◆ EXCERPT PROVIDED:
+ + + + + + +
GDB

Europe/Zurich
160/1-009 (CERN)

160/1-009

CERN

48
Show room on map
Description
WLCG Grid Deployment Board monthly meeting (note different venue)

December 2010 GDB Minutes
 
 
Introduction (John Gordon)
Only one workshop of note since last meeting. Distributed Database Operations Workshop 16th/17th November.
Changes April 2011 date. March will be in Lyon. April 13th decided to move to 6th.
Forthcoming events – VOMS/VOMRS workshop, ISGC, EGI UF.
OPN – at last meeting John Shade proposed sites responsible for follow up. At MB yesterday it was agreed that one of the two endpoint sites is given overall responsibility. Between T0 and T1 the T0 takes it etc.
Three security incidents have occurred recently. One a weak ssh password, one an instant root exploit and finally compromise of a site savannah.gnu.org via SQL injection.
Xrootd-based storage instances currently unable to publish installed capacity and usage.  Mainly affects ALICE.
 
HR: This requires a gLite 3.1 CE to work!
JT: Not just a problem with xrootd, there is a problem with all the information providers.
MJ: It is a side effect of YAIM usage, does not appear with Quattor.
Generally good feedback continues for the CREAM CE. So the question arises as to whether we can withdraw support for the LCG-CE? Should we perhaps switch before the start of data taking in 2011.
 
IPv6 (David Kelsey)
Brief history – US Fereral directive and IPv4 status.
FY runs 1st October to 30th September.
The original plan was to run dual stack before IPv4 address space ran out. Not possible now. One big problem remains that applications are untested/updated and tools remain immature.
Q: When will we/WLCG have to support IPv6 only systems? When will sites come on with new clusters that can only use v6 and therefore be unable to communicate with others without v6 or some form of translation?
 
IB: You still did not scare me! What is the thing that will force us in the end?
: What fraction of our collaborators will need to go to IPv6.
IB: If that is possible then there is no problem.
+ + + + + + +
◆ THE DATA:
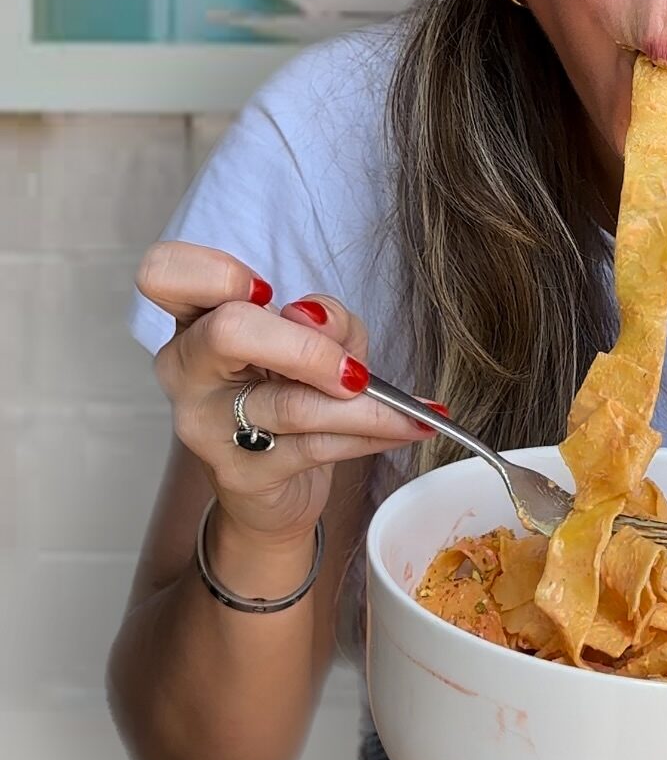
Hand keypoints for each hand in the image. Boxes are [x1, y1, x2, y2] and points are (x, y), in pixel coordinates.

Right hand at [137, 240, 444, 545]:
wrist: (270, 487)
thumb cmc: (284, 393)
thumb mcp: (311, 339)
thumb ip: (323, 318)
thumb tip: (318, 319)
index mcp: (194, 321)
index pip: (163, 273)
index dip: (214, 272)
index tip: (265, 292)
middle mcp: (187, 370)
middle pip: (227, 330)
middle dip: (306, 345)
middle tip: (352, 369)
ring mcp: (207, 426)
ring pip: (290, 404)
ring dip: (364, 406)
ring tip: (411, 409)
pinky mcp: (242, 474)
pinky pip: (318, 446)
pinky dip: (374, 433)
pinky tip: (407, 426)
+ + + + + + +
◆ PROMPT: Resume the December 2010 GDB minutes above, picking up right after their final line.

◆ EXERCISE RESPONSE:
DK: There will be sites who can not get any IPv4 space and can not go dual stack. We may conclude there is no urgency and just need to wait for rest of world to move.
JG: Some groups may not get any v4.
RW: We do not know how likely it is to move and software if not yet working.
SL: In Asia pacific they will not allocate more v4 addresses. In China they have a separate network that runs only on v6. Applications are more tricky.
IB: I thought gLite stack was v6 compatible.
DK: 99% compliant. But was it actually tested!?
MJ: We at least need to know what needs to be done. The network backbone is ready.
JG: What did you mean by applications – AFS for example?
DK: Anything above the network layer.
 
JG: So will no doubt ask for updates once the working group is up and running.
 
WLCG Security Update (David Kelsey)
First update since start of EGI.
IB: On the question of managing policy now – it was JSPG and us. Now, we need a repository of the policies that WLCG understand to apply to it sub or superset of the JSPG policies. There is a potential that what we need diverges from EGI/OSG.
DK: We have a WLCG repository but we do need to separate out. As for agreeing policy we will try to work closely with EGI.
IB: IN OB there was a clear statement that we should not adhereto EGI policies regardless of what they are.
RW:
IB: From what EGI is asking members to accept ALL policies.
DK: Many sites sit in both areas. My approach is to try as much as we can to keep things consistent and processes are in place to deliver that.
MJ: Acceptance of certain CAs…
IB: Blanket statement that
DK: If there are areas where WLCG does not agree with EGI policies then this is important and important input that should go not just via me.
MJ: This is why I raised the CA issue. There was no divergence at the policy level but at the operational level.
RW: The policies are designed in such a way that exceptions can be accommodated.
DK: If there are conflicts then we have the processes to deal with them. To what extent will the NGIs agree with policies is less well known.
 
 
Middleware (Andrew Elwell)
??: What is the proportion of sites still running gLite 3.1 components?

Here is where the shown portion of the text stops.